In early to mid-2022, there were three times as many software engineering roles listed on Indeed.

Artificial intelligence is surely one cause. The same technology that can make coders more productive appears to be undercutting hiring demand.

Salesforce CEO Marc Benioff recently said the tech giant might not hire any engineers in 2025 because AI tools allowed Salesforce engineers to do so much more.

“We have seen such incredible productivity gains because of the agents that work side by side with our engineers,” Benioff said on “The Logan Bartlett Show” in January.

‘Am I going to lose my job?’

Productivity gains are great news for coders with jobs, but the AI boost can be worrisome for job seekers.

A year ago, the startup Cognition Labs released what it said was the first AI software engineer. The company, backed by Peter Thiel’s venture capital fund, caused a stir with its announcement.

“There was a lot of panic,” Jesal Gadhia, the head of engineering at Thoughtful AI, which creates AI tools for healthcare providers, previously told Business Insider. “I had a lot of friends of mine who messaged me and said, ‘Hey, am I going to lose my job?'”

He worried that even though coders are still needed in many areas, AI could step into roles that have long served as training grounds for junior engineers.

“Junior engineers,” Gadhia said, “have a little bit of a target behind their back.”

Demand is likely to grow

It’s not all bad news for those with strong technical chops. In late August, the Bureau of Labor Statistics forecast that demand for software developers, quality-assurance analysts, and testers would grow by 17% from 2023 to 2033. The agency noted that that’d be far faster than growth in the overall job market.
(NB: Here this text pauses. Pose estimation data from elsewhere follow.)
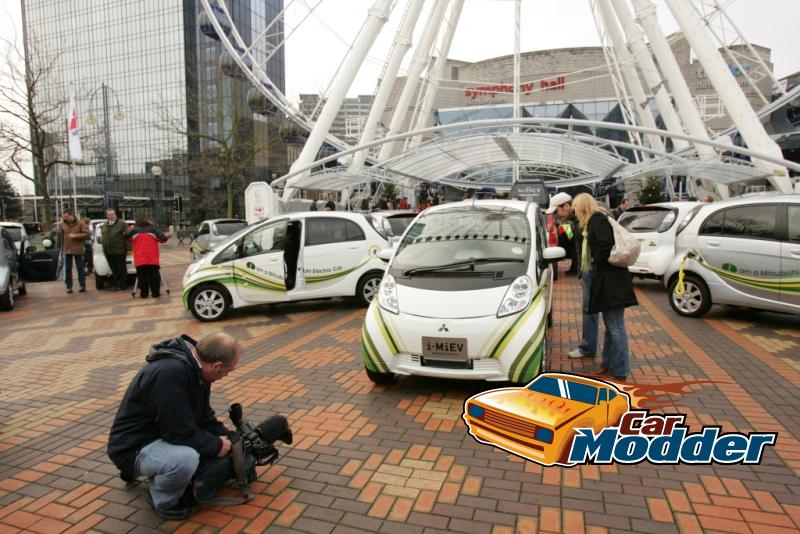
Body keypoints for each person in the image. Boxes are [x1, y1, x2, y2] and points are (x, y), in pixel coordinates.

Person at [107, 333, 241, 520]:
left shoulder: (195, 368)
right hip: (131, 448)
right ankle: (163, 499)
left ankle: (153, 468)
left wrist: (230, 438)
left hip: (156, 435)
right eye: (229, 370)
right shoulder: (170, 374)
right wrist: (216, 446)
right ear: (217, 366)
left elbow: (203, 416)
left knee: (198, 448)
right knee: (186, 459)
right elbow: (179, 432)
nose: (226, 375)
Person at [572, 193, 638, 381]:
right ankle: (609, 364)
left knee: (616, 327)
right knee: (610, 326)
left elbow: (604, 248)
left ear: (583, 208)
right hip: (610, 281)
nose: (575, 212)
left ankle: (620, 370)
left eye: (576, 208)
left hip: (612, 282)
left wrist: (595, 264)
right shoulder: (595, 220)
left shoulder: (596, 220)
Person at [125, 218, 168, 298]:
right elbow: (163, 239)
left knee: (141, 277)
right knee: (154, 276)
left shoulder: (134, 231)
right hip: (152, 258)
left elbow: (126, 237)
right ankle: (155, 293)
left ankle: (144, 294)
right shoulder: (153, 230)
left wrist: (130, 229)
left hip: (140, 258)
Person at [545, 192, 578, 275]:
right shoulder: (568, 221)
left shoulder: (579, 219)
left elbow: (576, 245)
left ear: (566, 206)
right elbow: (571, 240)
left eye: (556, 211)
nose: (556, 215)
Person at [59, 209, 90, 294]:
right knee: (68, 269)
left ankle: (82, 285)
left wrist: (76, 236)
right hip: (67, 249)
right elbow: (60, 236)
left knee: (80, 268)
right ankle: (69, 286)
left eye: (66, 216)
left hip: (78, 249)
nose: (64, 218)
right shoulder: (62, 224)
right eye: (64, 217)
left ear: (71, 215)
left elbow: (87, 234)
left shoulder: (81, 223)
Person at [101, 208, 130, 291]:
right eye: (109, 214)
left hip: (119, 250)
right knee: (114, 269)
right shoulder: (105, 225)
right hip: (108, 251)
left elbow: (127, 236)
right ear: (106, 216)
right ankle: (115, 284)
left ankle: (122, 285)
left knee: (121, 269)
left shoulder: (122, 223)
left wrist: (127, 249)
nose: (111, 216)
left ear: (115, 214)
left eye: (113, 214)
Lighthouse Labs, a Canadian company offering coding boot camps, argued in January that global demand for skilled workers in data analytics, cybersecurity, and cloud computing was outstripping supply. Unsurprisingly, some of the biggest gains involve AI. Lighthouse Labs said that was partly because there’s demand well beyond the tech industry for people with skills in areas like machine learning.

AI to do more of the work

Regardless of industry, demands on coders’ time will likely continue to evolve because of AI. GitLab has said developers spend only about a quarter of their time coding.

Madars Biss, a tech writer and front-end developer, previously told BI that he expected developers to spend less time generating code and more time managing AI-generated code.
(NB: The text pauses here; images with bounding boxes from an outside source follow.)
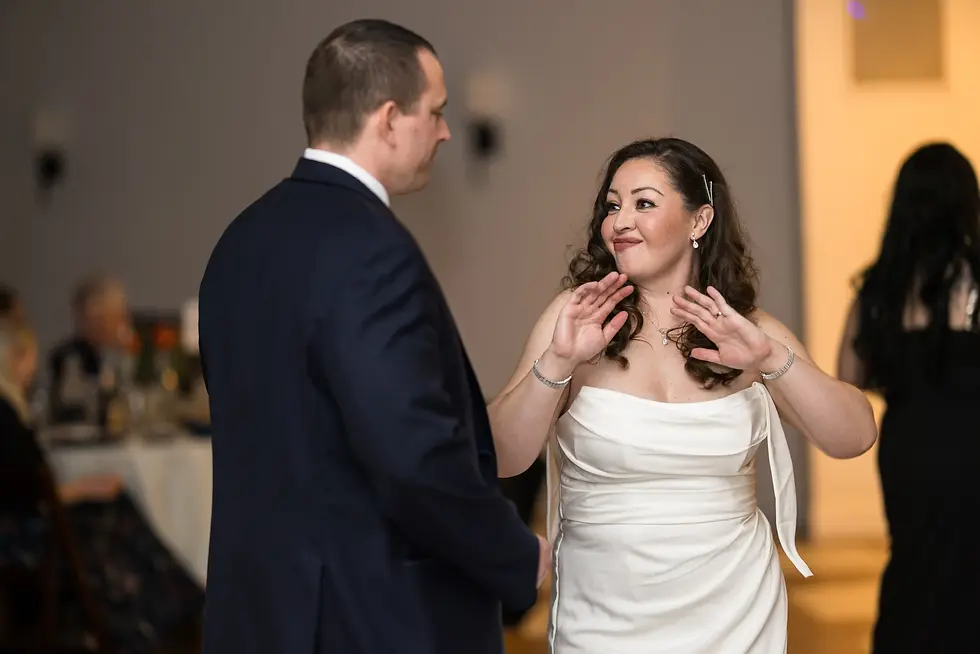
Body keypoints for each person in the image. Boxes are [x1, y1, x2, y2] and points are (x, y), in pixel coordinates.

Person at [198, 19, 548, 654]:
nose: (445, 130)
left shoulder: (239, 241)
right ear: (389, 119)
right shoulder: (371, 251)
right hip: (366, 617)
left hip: (259, 608)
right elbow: (412, 455)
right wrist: (514, 552)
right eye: (435, 112)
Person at [488, 137, 878, 653]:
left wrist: (769, 361)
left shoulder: (747, 331)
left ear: (700, 221)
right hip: (604, 614)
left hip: (734, 611)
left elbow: (853, 436)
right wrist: (558, 362)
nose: (620, 221)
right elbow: (501, 457)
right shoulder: (576, 318)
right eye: (612, 205)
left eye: (643, 203)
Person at [837, 142, 980, 653]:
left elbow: (847, 377)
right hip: (972, 445)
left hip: (910, 445)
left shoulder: (879, 291)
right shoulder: (975, 282)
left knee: (914, 557)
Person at [0, 318, 203, 652]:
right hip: (24, 534)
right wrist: (82, 489)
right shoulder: (6, 416)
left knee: (120, 510)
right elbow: (25, 490)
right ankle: (160, 610)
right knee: (119, 521)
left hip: (26, 524)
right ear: (17, 357)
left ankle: (163, 607)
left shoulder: (9, 412)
AI tools, Biss said, could “handle much of the routine and repetitive tasks of the developer,” while “humans focus on managing, double-checking, and creativity.”

As with Salesforce, that could change how companies hire software engineers.

In June, Amazon Web Services’ chief, Matt Garman, predicted that AI would handle a good deal of coders’ work.

“If you go forward 24 months from now, or some amount of time — I can’t exactly predict where it is — it’s possible that most developers are not coding,” Garman said.